Every line of the following records that includes "Flávio" should be copied.

# # # #

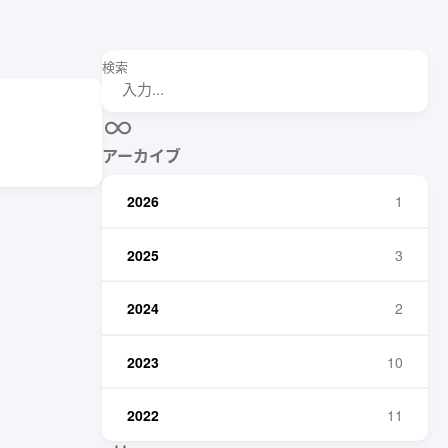
検索
アーカイブ
2026
1
2025
3
2024
2
2023
10
2022
11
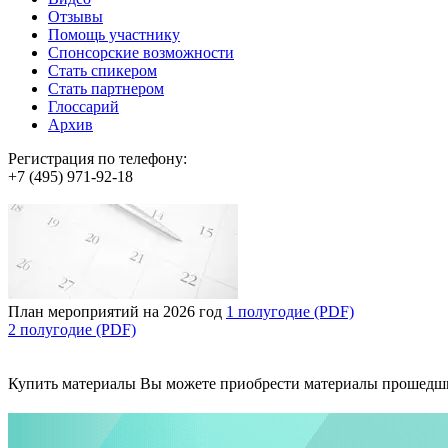
Отзывы
Помощь участнику
Спонсорские возможности
Стать спикером
Стать партнером
Глоссарий
Архив
Регистрация по телефону:
+7 (495) 971-92-18
План мероприятий на 2026 год
1 полугодие (PDF)
2 полугодие (PDF)
Купить материалы
Вы можете приобрести материалы прошедш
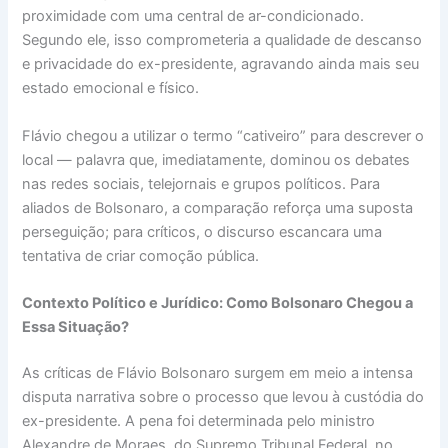
proximidade com uma central de ar-condicionado.
Segundo ele, isso comprometeria a qualidade de descanso
e privacidade do ex-presidente, agravando ainda mais seu
estado emocional e físico.
Flávio chegou a utilizar o termo “cativeiro” para descrever o
local — palavra que, imediatamente, dominou os debates
nas redes sociais, telejornais e grupos políticos. Para
aliados de Bolsonaro, a comparação reforça uma suposta
perseguição; para críticos, o discurso escancara uma
tentativa de criar comoção pública.
Contexto Político e Jurídico: Como Bolsonaro Chegou a
Essa Situação?
As críticas de Flávio Bolsonaro surgem em meio a intensa
disputa narrativa sobre o processo que levou à custódia do
ex-presidente. A pena foi determinada pelo ministro
Alexandre de Moraes, do Supremo Tribunal Federal, no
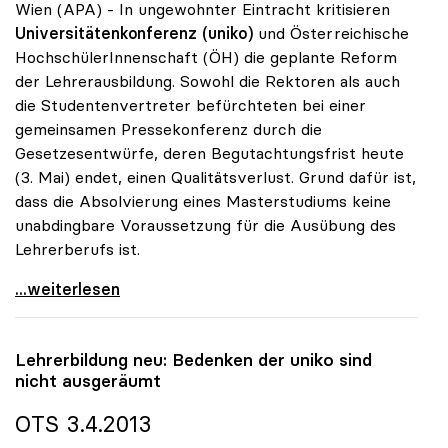
Wien (APA) - In ungewohnter Eintracht kritisieren
Universitätenkonferenz (uniko)
und Österreichische
HochschülerInnenschaft (ÖH) die geplante Reform
der Lehrerausbildung. Sowohl die Rektoren als auch
die Studentenvertreter befürchteten bei einer
gemeinsamen Pressekonferenz durch die
Gesetzesentwürfe, deren Begutachtungsfrist heute
(3. Mai) endet, einen Qualitätsverlust. Grund dafür ist,
dass die Absolvierung eines Masterstudiums keine
unabdingbare Voraussetzung für die Ausübung des
Lehrerberufs ist.
Lehrer: Rektoren und ÖH fürchten Qualitätsverlust
...weiterlesen
Lehrerbildung neu: Bedenken der
uniko
sind
nicht ausgeräumt
OTS 3.4.2013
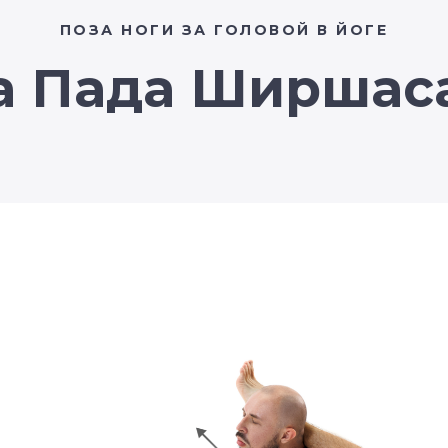
ПОЗА НОГИ ЗА ГОЛОВОЙ В ЙОГЕ
а Пада Ширшас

# # # #

**Reply to the exercise**
Flávio chegou a utilizar o termo “cativeiro” para descrever o
As críticas de Flávio Bolsonaro surgem em meio a intensa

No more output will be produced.